I don’t think the amortization of goodwill makes any sense. I think write-offs of it, when you find out you’ve made the wrong purchase and the business doesn’t earn commensurate with the tangible assets employed plus the goodwill, I think write-offs of it make sense.
But when looking at businesses as to whether they’re good businesses, mediocre businesses, poor businesses, look at the return on net tangible assets.
CHARLIE MUNGER: Well, I think that’s right. But as the gentleman says, when we buy a business, a whole business, we never get a huge bargain and, of course, we may get down toward 10 percent pretax earnings on what we pay.

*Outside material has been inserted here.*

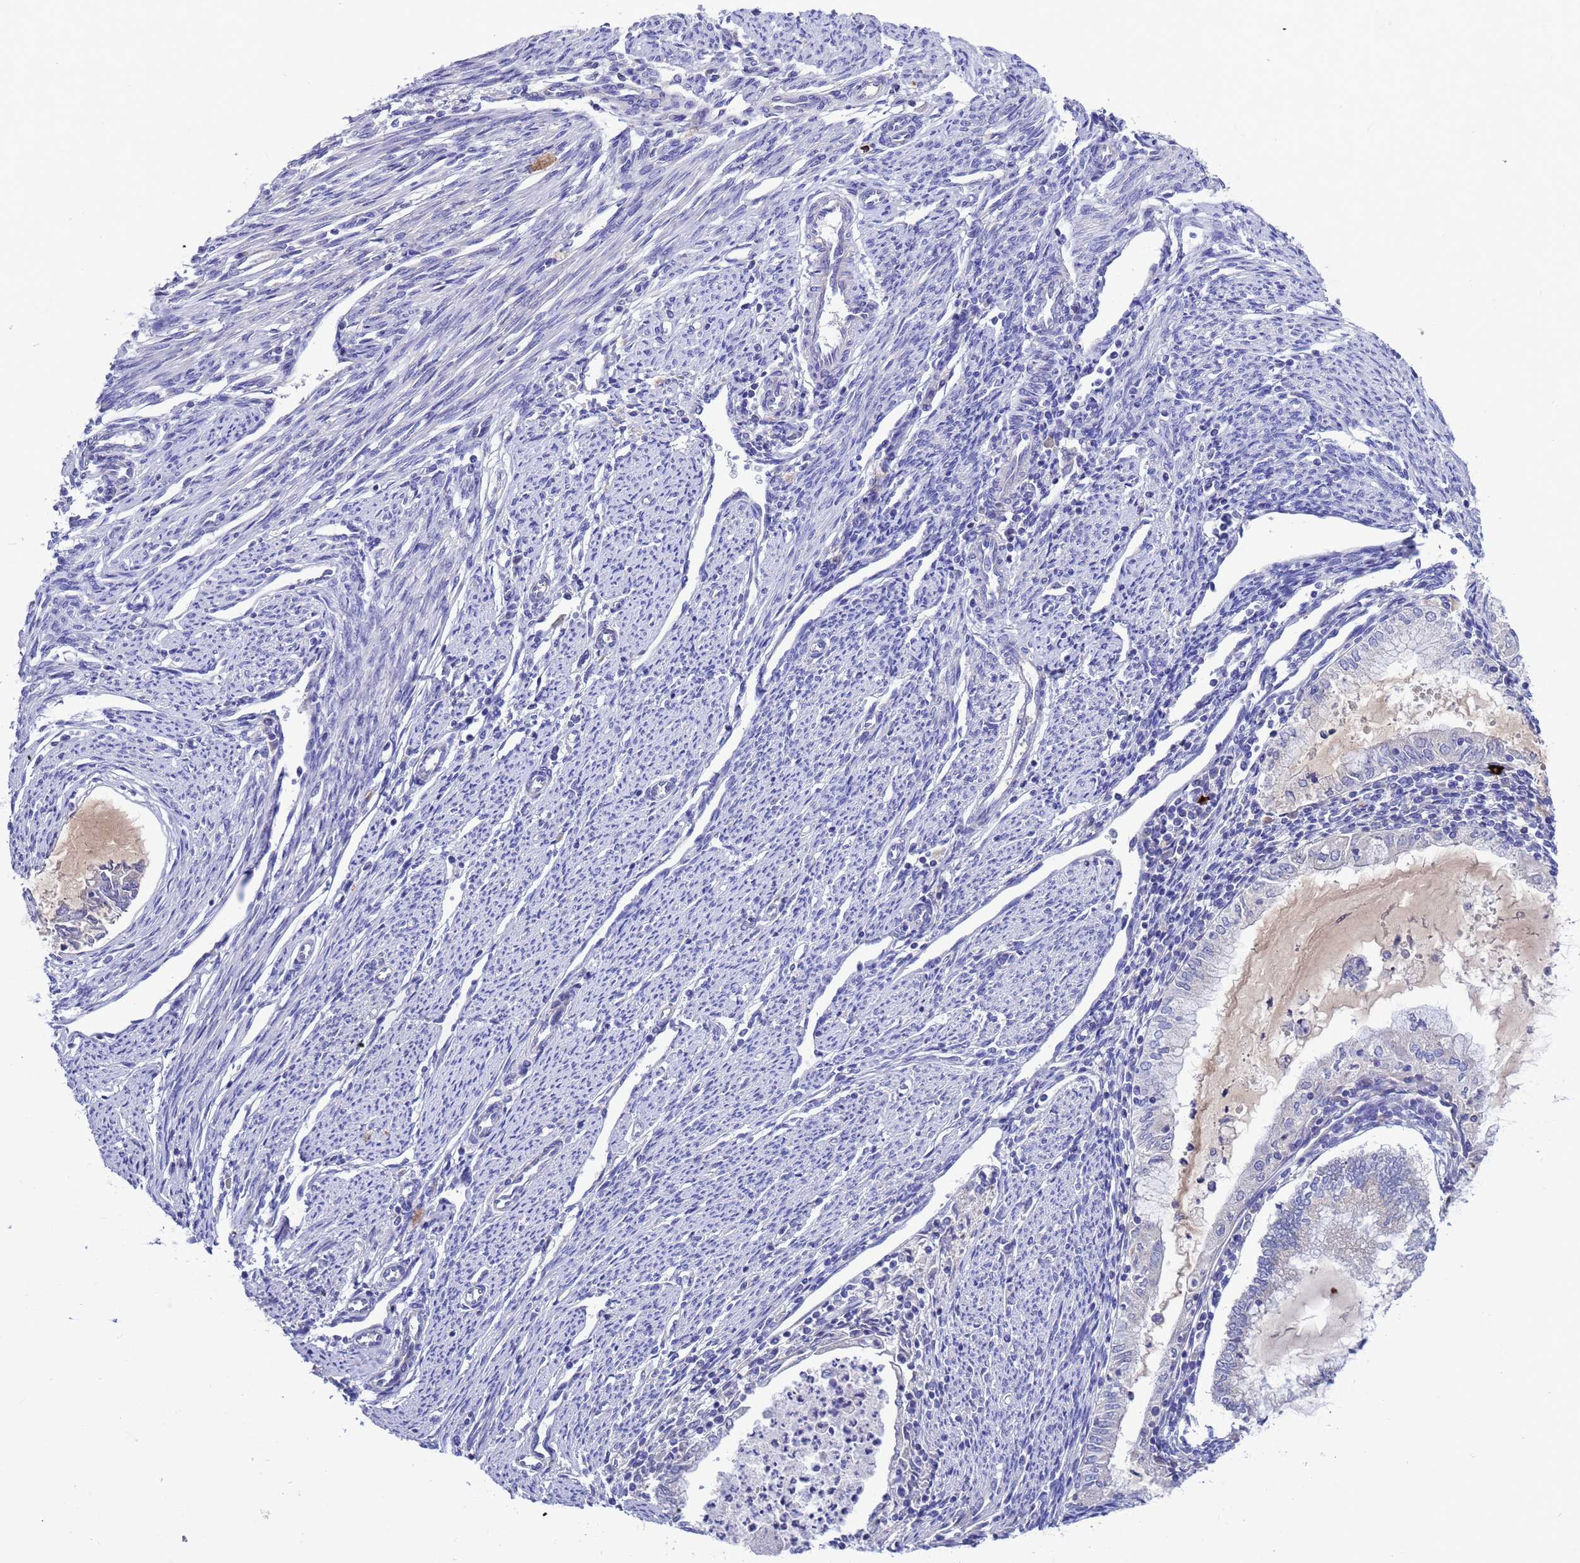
{"staining": {"intensity": "negative", "quantity": "none", "location": "none"}, "tissue": "endometrial cancer", "cell_type": "Tumor cells", "image_type": "cancer", "snomed": [{"axis": "morphology", "description": "Adenocarcinoma, NOS"}, {"axis": "topography", "description": "Endometrium"}], "caption": "The immunohistochemistry (IHC) photomicrograph has no significant expression in tumor cells of endometrial cancer tissue.", "gene": "RC3H2", "patient": {"sex": "female", "age": 79}}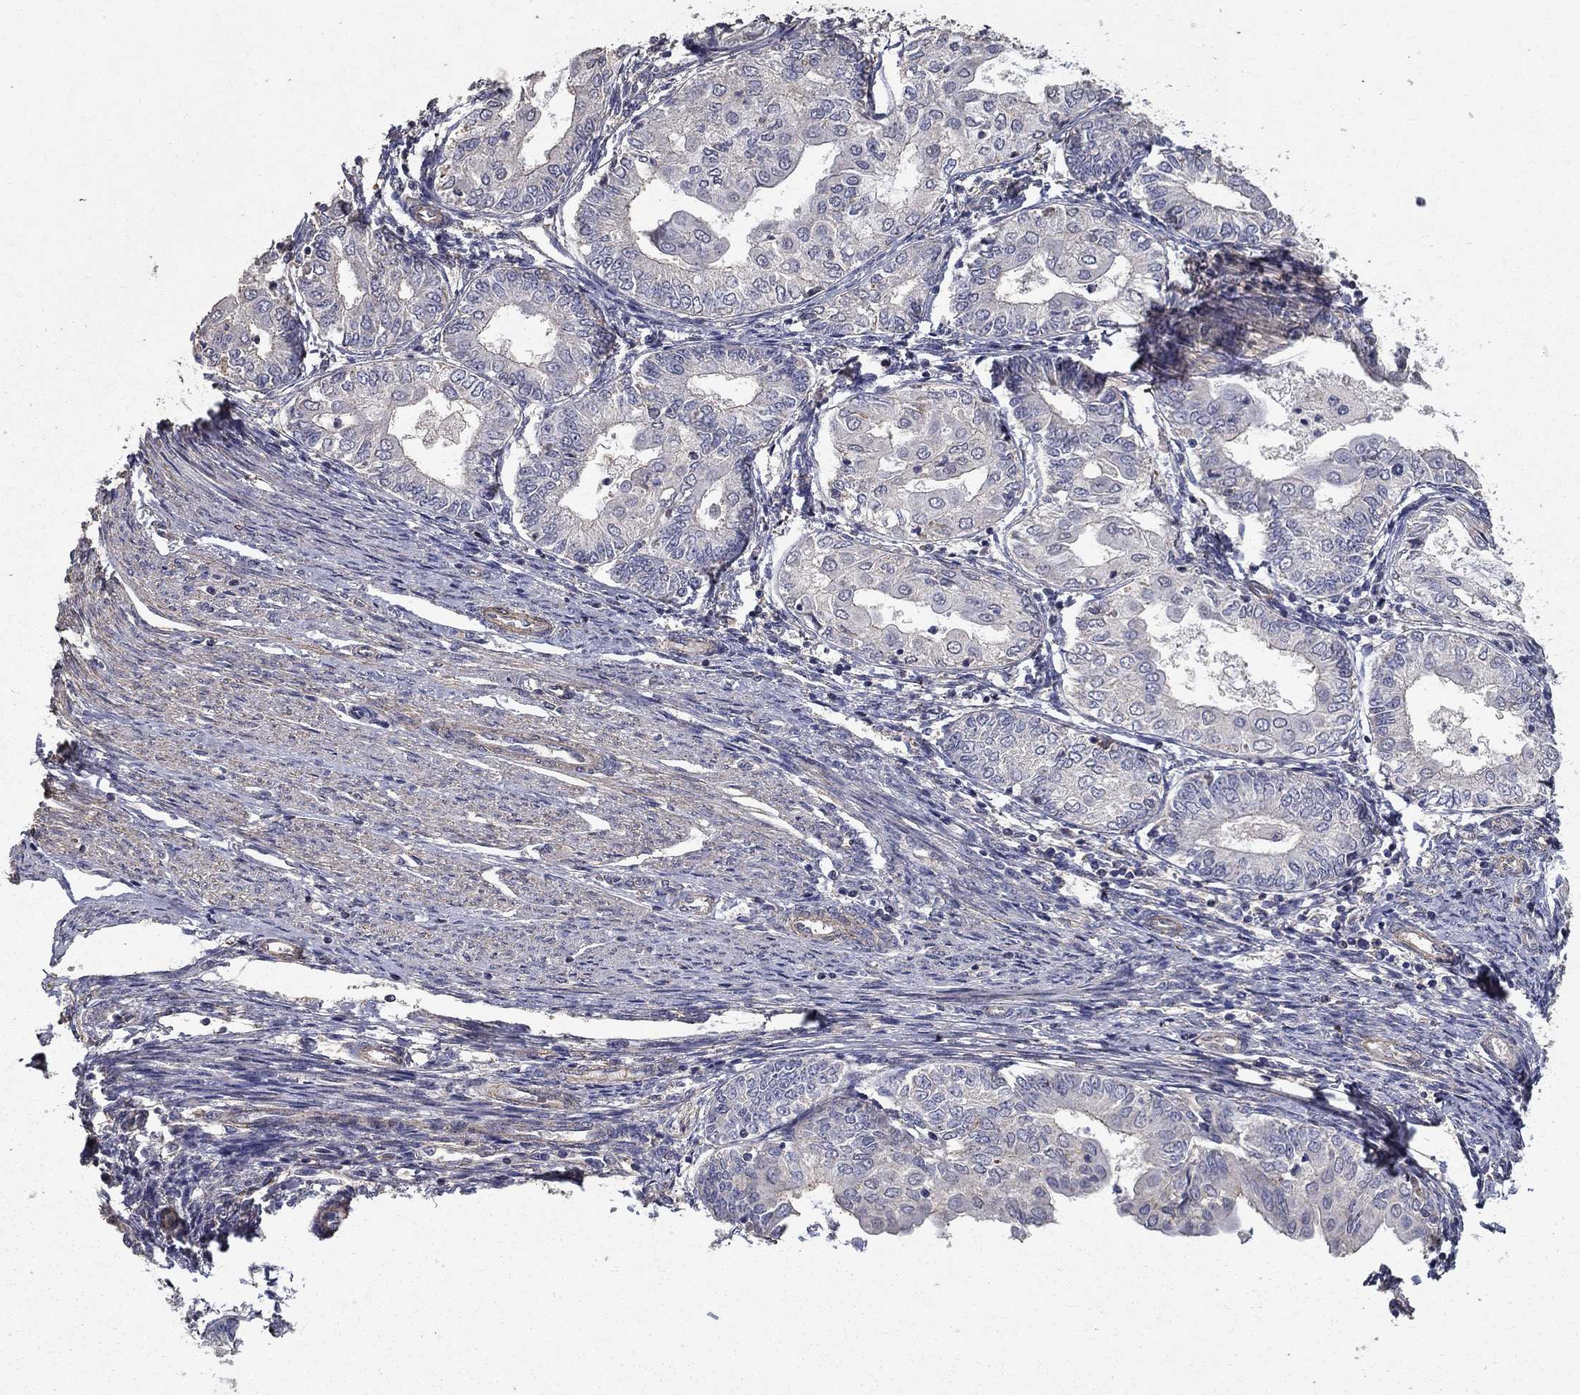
{"staining": {"intensity": "negative", "quantity": "none", "location": "none"}, "tissue": "endometrial cancer", "cell_type": "Tumor cells", "image_type": "cancer", "snomed": [{"axis": "morphology", "description": "Adenocarcinoma, NOS"}, {"axis": "topography", "description": "Endometrium"}], "caption": "Immunohistochemistry (IHC) micrograph of neoplastic tissue: human endometrial adenocarcinoma stained with DAB (3,3'-diaminobenzidine) shows no significant protein positivity in tumor cells.", "gene": "MPP2", "patient": {"sex": "female", "age": 68}}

That isn’t so awful as you think when you — a lot of the money comes from insurance float that costs you nothing.
In other words, if you have 60 billion of float and God gives you 6 billion a year earnings, it’s not all bad.
WARREN BUFFETT: Well, on Lubrizol we’re paying close to 9 billion for the equity, and it earns — and you should make adjustments for debt but it’s not an important factor there — and, you know, current rate of earnings is probably a billion pretax.
And now Lubrizol itself is employing far — you know, they’re employing, you know, call it 2 1/2 billion of equity to earn that billion of pretax, so it’s a very good business, in terms of the assets that are employed. But when we end up paying the premium we pay to buy into it, it becomes a billion pretax on something close to 9 billion.
You have to judge us based on close to a $9 billion investment. You have to judge James Hambrick in running the business based on the much lower capital that he has employed.
It can turn out to be a very good business, and we could turn out to have made at least a minor mistake if it isn’t as good a business as we think it is now, but still is a very satisfactory business based on the tangible capital employed.
Charlie, can you make that clearer? (Laughs)
CHARLIE MUNGER: Well, it’s just — we are not going to buy, in the climate we’re in now, operating businesses that are at all decent for low prices. It’s just not going to happen.